Um “lamiré” das obras de Paulina Chiziane:

  • Balada de Amor ao Vento

Sarnau e Mwanda protagonizam esta estória de amor. Da Juventude à idade madura. Com eles percorremos os dias, os meses, os anos, os encontros e desencontros, a dolorosa separação, o desespero, o sofrimento, a alegria, as lágrimas e os sorrisos.

Editora Caminho: Edição 08.2016

 

  • O Alegre Canto da Perdiz

Delfina é uma mulher bela. Nesta obra retrata-se a vida de Delfina, dos contrastes, dos conflitos, das confissões e contradições. É a história de uma mulher de raça negra, a história trágica da perda do sonho. Existe um conflito da escolha de caminhos entre o Amor que sente  por José Montes e “eliminar a sua raça para ganhar a liberdade” procurando um homem branco que lhe dará o alimento e o conforto que deseja. Mas o que é o amor para uma mulher negra. Na terra onde as mulheres se casam por encomenda na adolescência.

No livro assiste-se um diálogo consigo própria, a conhecida escritora moçambicana mistura imaginação, fantástico, misticismo num retrato poderoso e peculiar da sociedade e da mulher africana.

Editorial: Caminho

 

  • Niketche

Uma história de poligamia

Rami casada há 20 anos com Tony, um alto funcionário da polícia de quem tem vários filhos descobre que o partilha com várias mulheres, com quem ele constitui outras famílias. O seu casamento de “papel passado” e aliança no dedo resume-se afinal a um irónico drama de que ela é afinal uma das personagens. Numa procura febril Rami obriga-se a conhecer outras. O seu marido é polígamo. Na vida dolorosa que agora começa, séculos de tradição e costumes e crueldade da vida e diferenças abismais da cultura entre o norte e o sul da terra.

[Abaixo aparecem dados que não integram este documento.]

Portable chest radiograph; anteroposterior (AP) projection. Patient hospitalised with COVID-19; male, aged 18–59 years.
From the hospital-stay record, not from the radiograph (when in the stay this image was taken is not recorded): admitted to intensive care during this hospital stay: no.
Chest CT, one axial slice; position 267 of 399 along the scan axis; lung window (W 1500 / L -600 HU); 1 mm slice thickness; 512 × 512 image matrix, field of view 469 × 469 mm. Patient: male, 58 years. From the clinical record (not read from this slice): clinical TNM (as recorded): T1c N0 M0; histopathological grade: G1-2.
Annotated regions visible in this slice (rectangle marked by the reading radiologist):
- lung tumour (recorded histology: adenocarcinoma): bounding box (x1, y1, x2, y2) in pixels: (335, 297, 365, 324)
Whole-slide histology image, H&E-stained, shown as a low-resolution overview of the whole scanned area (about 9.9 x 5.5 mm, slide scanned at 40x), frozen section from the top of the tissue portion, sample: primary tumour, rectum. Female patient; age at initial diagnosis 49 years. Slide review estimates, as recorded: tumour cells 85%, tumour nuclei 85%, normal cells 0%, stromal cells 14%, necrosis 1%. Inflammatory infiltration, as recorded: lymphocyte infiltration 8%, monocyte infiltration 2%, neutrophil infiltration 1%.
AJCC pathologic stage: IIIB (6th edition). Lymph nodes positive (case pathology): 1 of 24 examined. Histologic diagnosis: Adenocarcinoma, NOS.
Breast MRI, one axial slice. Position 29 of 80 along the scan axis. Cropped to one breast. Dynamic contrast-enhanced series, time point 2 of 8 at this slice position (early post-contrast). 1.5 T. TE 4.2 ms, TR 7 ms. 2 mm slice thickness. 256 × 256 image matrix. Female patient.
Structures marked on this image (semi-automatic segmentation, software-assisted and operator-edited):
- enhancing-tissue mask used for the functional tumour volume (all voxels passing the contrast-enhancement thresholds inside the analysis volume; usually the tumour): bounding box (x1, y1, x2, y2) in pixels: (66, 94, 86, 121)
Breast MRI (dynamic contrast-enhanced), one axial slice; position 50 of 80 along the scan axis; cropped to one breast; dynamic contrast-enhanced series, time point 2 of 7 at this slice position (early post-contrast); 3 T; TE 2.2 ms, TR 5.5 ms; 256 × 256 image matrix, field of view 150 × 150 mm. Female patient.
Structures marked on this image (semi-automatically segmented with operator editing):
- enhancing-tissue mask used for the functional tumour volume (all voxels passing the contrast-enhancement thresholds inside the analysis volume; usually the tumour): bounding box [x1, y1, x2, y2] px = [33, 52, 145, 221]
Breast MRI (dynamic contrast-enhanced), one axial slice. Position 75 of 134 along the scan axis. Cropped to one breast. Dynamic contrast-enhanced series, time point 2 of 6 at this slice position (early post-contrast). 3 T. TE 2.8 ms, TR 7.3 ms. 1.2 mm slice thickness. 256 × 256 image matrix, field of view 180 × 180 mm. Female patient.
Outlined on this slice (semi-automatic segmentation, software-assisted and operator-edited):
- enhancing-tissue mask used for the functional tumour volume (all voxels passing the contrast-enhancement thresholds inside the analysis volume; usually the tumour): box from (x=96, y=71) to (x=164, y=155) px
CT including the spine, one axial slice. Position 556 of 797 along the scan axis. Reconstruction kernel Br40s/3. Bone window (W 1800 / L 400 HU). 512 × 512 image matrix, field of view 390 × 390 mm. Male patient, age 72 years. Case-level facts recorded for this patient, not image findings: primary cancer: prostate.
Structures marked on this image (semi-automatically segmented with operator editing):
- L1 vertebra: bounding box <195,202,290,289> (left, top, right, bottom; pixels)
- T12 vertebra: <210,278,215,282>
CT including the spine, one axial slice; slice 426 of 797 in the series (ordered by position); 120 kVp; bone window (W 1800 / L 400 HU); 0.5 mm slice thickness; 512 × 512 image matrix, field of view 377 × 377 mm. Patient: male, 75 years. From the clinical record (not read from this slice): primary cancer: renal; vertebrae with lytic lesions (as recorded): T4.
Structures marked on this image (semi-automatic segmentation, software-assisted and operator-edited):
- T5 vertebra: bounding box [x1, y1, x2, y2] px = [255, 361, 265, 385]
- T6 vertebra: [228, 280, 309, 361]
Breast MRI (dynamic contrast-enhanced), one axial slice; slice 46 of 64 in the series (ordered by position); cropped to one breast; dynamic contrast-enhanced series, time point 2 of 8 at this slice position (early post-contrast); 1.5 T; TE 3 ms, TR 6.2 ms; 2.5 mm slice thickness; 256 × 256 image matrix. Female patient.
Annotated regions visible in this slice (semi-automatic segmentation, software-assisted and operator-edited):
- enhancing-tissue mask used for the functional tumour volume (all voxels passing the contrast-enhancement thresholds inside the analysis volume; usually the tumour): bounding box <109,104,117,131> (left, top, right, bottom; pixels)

E só a sabedoria infinita que o sofrimento provoca vai apontando o rumo num labirinto de emoções, de revelação, de contradições e perigosas ambiguidades. No livro debate-se o valor e  o significado da poligamia e monogamia, que sentido assumem na cultura, institucionalização, hipocrisia, comodismo, convenção ou a condição natural de ser humano no quadro da inteligência e dos afetos.

            Em Chiziane estende-se o fio de Ariadne e a guiar-nos com o desassombro, a perícia e a verdade de quem conhece o direito e o avesso da aventura da vida humano.

Editorial: Caminho

 

 

 

Bibliografia de apoio:

 

  • Biblioo.info/a-poesia-resistencia-de-paulina-chiziane
  • Racismo, espaços de representação e a voz das mulheres negras em Portugal, Bianca Rosina Matitia (https://seer.ufrgs.br/nauliteraria)
  • Instituto-camões.pt/sobre/comunicação/noticias/paulina-chiziane-vence-premio-camoes (artigo: “Paulina Chiziane vence Prémio Camões”, publicado em 21 de Outubro de 2021, 12:46)
  • Wook.pt – Sinopses de Livros - Pauline Chiziane
  • Pt.wikipedia.org/wiki/colonia

 

 

 

Fotografia: António Silva/Lusa  retirada da página Institucional do Instituto Camões

 

 

 

 

 

 

 


 

 

 

 



[1] A autora desta reflexão é doutoranda em Literatura no Programa de Pós-Graduação em literatura da Universidade Federal de Santa Catarina (PPGUT/UFSC), Mestra em Literatura, Licenciada em Letras, habilitação em Língua Portuguesa e Literatura de Língua Portuguesa entre outras certificações e trabalhos relevantes.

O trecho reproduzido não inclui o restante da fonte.